I see these "could not obtain block" errors in the log. Here's another one. The block is ok per hdfs dfs <path> -files -blocks. This makes me think hbase can't read the file b/c it can't read the hfile trailer. Need to figure out how to verify/validate and repair the hfile.
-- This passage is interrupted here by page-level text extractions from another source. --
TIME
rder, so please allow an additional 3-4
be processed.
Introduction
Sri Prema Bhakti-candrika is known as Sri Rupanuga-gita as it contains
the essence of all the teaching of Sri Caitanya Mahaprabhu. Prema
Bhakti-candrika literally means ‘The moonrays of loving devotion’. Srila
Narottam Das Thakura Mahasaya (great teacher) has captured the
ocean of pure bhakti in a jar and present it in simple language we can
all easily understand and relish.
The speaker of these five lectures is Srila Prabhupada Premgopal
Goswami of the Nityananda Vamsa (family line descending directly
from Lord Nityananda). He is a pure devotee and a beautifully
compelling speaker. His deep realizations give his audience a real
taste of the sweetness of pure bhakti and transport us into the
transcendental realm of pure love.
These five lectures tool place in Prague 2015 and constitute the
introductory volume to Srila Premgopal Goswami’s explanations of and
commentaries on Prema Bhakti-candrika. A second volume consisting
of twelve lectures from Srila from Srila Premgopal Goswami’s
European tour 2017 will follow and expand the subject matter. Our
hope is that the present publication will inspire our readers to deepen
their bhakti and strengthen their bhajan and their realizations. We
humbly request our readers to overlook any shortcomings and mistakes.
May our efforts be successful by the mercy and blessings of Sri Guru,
2019-01-14 09:58:00,575 ERROR [regionserver/hadoop-2:16020-shortCompactions-1547430414622] regionserver.CompactSplit: Compaction failed region=EDA_ATTACHMENTS,,1546990167772.005c417fdc141d22d49c63fe93014aa8., storeName=DATA, priority=96, startTime=1547484994585
org.apache.hadoop.hbase.io.hfile.CorruptHFileException: Problem reading HFile Trailer from file hdfs://hadoop-1.nit.disa.mil:8020/apps/hbase/data/data/default/EDA_ATTACHMENTS/005c417fdc141d22d49c63fe93014aa8/.tmp/DATA/84c4ac0eb34048f88b2c6267eb4b0f1a
        at org.apache.hadoop.hbase.io.hfile.HFile.openReader(HFile.java:545)
        at org.apache.hadoop.hbase.io.hfile.HFile.createReader(HFile.java:579)
        at org.apache.hadoop.hbase.regionserver.StoreFileReader.<init>(StoreFileReader.java:104)
        at org.apache.hadoop.hbase.regionserver.StoreFileInfo.open(StoreFileInfo.java:270)
        at org.apache.hadoop.hbase.regionserver.HStoreFile.open(HStoreFile.java:357)
        at org.apache.hadoop.hbase.regionserver.HStoreFile.initReader(HStoreFile.java:465)
        at org.apache.hadoop.hbase.regionserver.HStore.createStoreFileAndReader(HStore.java:683)
        at org.apache.hadoop.hbase.regionserver.HStore.createStoreFileAndReader(HStore.java:676)
        at org.apache.hadoop.hbase.regionserver.HStore.validateStoreFile(HStore.java:1858)
        at org.apache.hadoop.hbase.regionserver.HStore.moveFileIntoPlace(HStore.java:1431)
        at org.apache.hadoop.hbase.regionserver.HStore.moveCompactedFilesIntoPlace(HStore.java:1419)
        at org.apache.hadoop.hbase.regionserver.HStore.doCompaction(HStore.java:1387)
        at org.apache.hadoop.hbase.regionserver.HStore.compact(HStore.java:1375)
        at org.apache.hadoop.hbase.regionserver.HRegion.compact(HRegion.java:2095)
        at org.apache.hadoop.hbase.regionserver.CompactSplit$CompactionRunner.doCompaction(CompactSplit.java:592)
        at org.apache.hadoop.hbase.regionserver.CompactSplit$CompactionRunner.run(CompactSplit.java:634)
        at java.util.concurrent.ThreadPoolExecutor.runWorker(ThreadPoolExecutor.java:1149)
        at java.util.concurrent.ThreadPoolExecutor$Worker.run(ThreadPoolExecutor.java:624)
        at java.lang.Thread.run(Thread.java:748)
Caused by: org.apache.hadoop.hdfs.BlockMissingException: Could not obtain block: BP-869721575-207.132.83.245-1543446665241:blk_1073784662_43855 file=/apps/hbase/data/data/default/EDA_ATTACHMENTS/005c417fdc141d22d49c63fe93014aa8/.tmp/DATA/84c4ac0eb34048f88b2c6267eb4b0f1a
        at org.apache.hadoop.hdfs.DFSInputStream.refetchLocations(DFSInputStream.java:870)
        at org.apache.hadoop.hdfs.DFSInputStream.chooseDataNode(DFSInputStream.java:853)
___


This shows the block is ok.
hdfs/apps/hbase/data/data/default/EDA_ATTACHMENTS/005c417fdc141d22d49c63fe93014aa8/.tmp/DATA/84c4ac0eb34048f88b2c6267eb4b0f1a -files -blocks


/apps/hbase/data/data/default/EDA_ATTACHMENTS/005c417fdc141d22d49c63fe93014aa8/.tmp/DATA/84c4ac0eb34048f88b2c6267eb4b0f1a 85047198 bytes, replicated: replication=2, 1 block(s):  OK
0. BP-869721575-207.132.83.245-1543446665241:blk_1073784662_43855 len=85047198 Live_repl=2
___

avatar
Explorer

This shows no corrupt hfiles.

./hbase hbck -checkCorruptHFiles Checked 117 hfile for corruption HFiles corrupted: 0 HFiles moved while checking: 0 Mob files moved while checking: 0 Summary: OK Mob summary: OK

avatar
Explorer

The problem appears to have been caused by the virus scanning software running.